Ikolom.Jakarta – Menteri Haji dan Umrah Mochamad Irfan Yusuf meminta Komisi Pemberantasan Korupsi (KPK) ikut mengawal pelaksanaan ibadah haji agar terbebas dari praktik penyelewengan.
“Kami ingin agar selalu mendapat pendampingan dari KPK untuk memastikan bahwa semua proses yang kami lakukan sesuai dengan aturan, seperti amanat dari presiden bahwa proses haji harus dilakukan secara akuntabel dan transparan,” ujar Irfan Yusuf, yang akrab disapa Gus Irfan, usai audiensi di Gedung Merah Putih KPK, Jakarta Selatan, Jumat (3/10/2025), dikutip dari Inilah.com.
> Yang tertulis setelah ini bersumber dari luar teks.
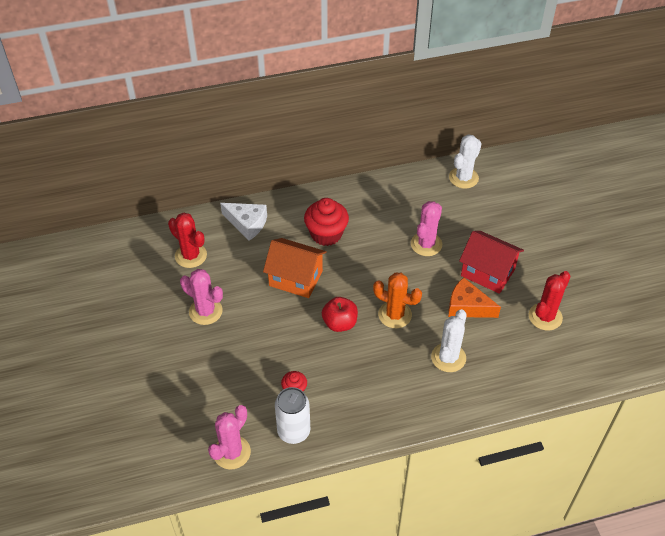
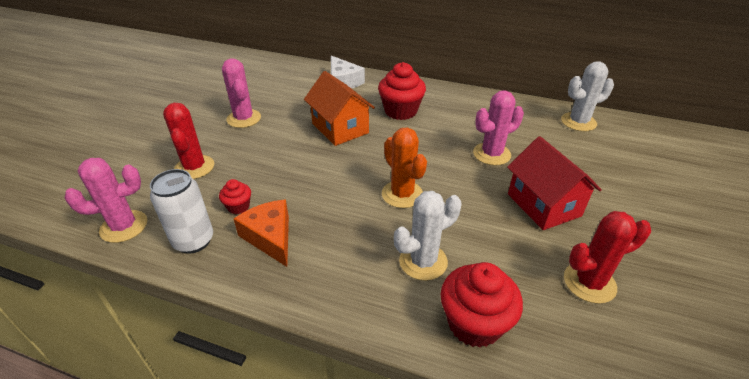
camera: 35 degrees right, 10 degrees down
(191, 255) = (278, 83): red cactus -> red cactus (194, 167)
(340, 323) = (341, 176): red apple -> none
(467, 306) = (491, 224): orange cheese -> orange cheese (270, 237)
(504, 379) = (474, 323): none -> red cupcake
Ia menjelaskan, pertemuan tersebut menjadi langkah awal membuka jalur komunikasi antara Kementerian Haji dan Umrah dengan KPK. Dalam audiensi itu, kementerian memaparkan berbagai hal terkait proses pelaksanaan dan bisnis haji.
“Banyak hal yang kita sampaikan kepada teman-teman di KPK. Pertama, tentu terkait dengan situasi proses haji di kita, kemudian proses bisnis haji yang akan kita lakukan dan sudah kita lakukan,” kata Gus Irfan.
Sekretaris Jenderal KPK, Cahya Hardianto Harefa, menyambut baik pertemuan tersebut. Ia menegaskan bahwa KPK siap mendampingi penyelenggaraan haji guna memperkuat upaya pencegahan korupsi.
“Harapannya, ke depan proses terkait dengan kepengurusan dan pengelolaan jemaah haji kita ini makin hari makin baik. Jadi, prinsipnya KPK sangat mendukung upaya-upaya pencegahan dan nantinya juga pada saat pelaksanaannya akan mendukung,” ujarnya.
Cahya mengungkapkan, KPK telah melakukan sejumlah kajian serta penyelidikan terkait kegiatan haji. Ke depan, KPK akan memberikan pembekalan dan sosialisasi antikorupsi kepada pegawai Kementerian Haji dan Umrah.
“Supaya juga terus diingatkan, khususnya nanti juga pada saat mendekati pelaksanaannya, diingatkan sekali lagi bahwa ini adalah tugas yang telah dibiayai negara sehingga diharapkan tidak menerima hal-hal lain yang tidak sah,” tuturnya.
Kasus Kuota Haji Era Menag Yaqut
KPK sendiri saat ini tengah mengusut dugaan korupsi dalam penetapan kuota dan penyelenggaraan ibadah haji pada Kementerian Agama periode 2023–2024.
Penyelidikan kasus tersebut diumumkan pada 9 Agustus 2025, setelah KPK meminta keterangan dari mantan Menteri Agama Yaqut Cholil Qoumas pada 7 Agustus 2025. Lembaga antirasuah itu juga bekerja sama dengan Badan Pemeriksa Keuangan (BPK) RI untuk menghitung potensi kerugian negara.
Pada 11 Agustus 2025, KPK mengumumkan perkiraan awal kerugian negara lebih dari Rp1 triliun. Tiga orang dicegah bepergian ke luar negeri, termasuk Yaqut Cholil Qoumas.
Selanjutnya, pada 18 September 2025, KPK memperkirakan sedikitnya 13 asosiasi dan 400 biro perjalanan haji terlibat dalam kasus tersebut.
Selain KPK, Panitia Khusus (Pansus) Angket Haji DPR RI juga menemukan sejumlah kejanggalan dalam penyelenggaraan haji 2024. Salah satu sorotan utama adalah pembagian kuota tambahan 20.000 jemaah dari Pemerintah Arab Saudi yang dibagi dengan skema 50:50 antara haji reguler dan haji khusus.
Skema tersebut dinilai bertentangan dengan Pasal 64 Undang-Undang Nomor 8 Tahun 2019 tentang Penyelenggaraan Ibadah Haji dan Umrah, yang mengatur pembagian kuota haji khusus sebesar 8 persen dan haji reguler sebesar 92 persen.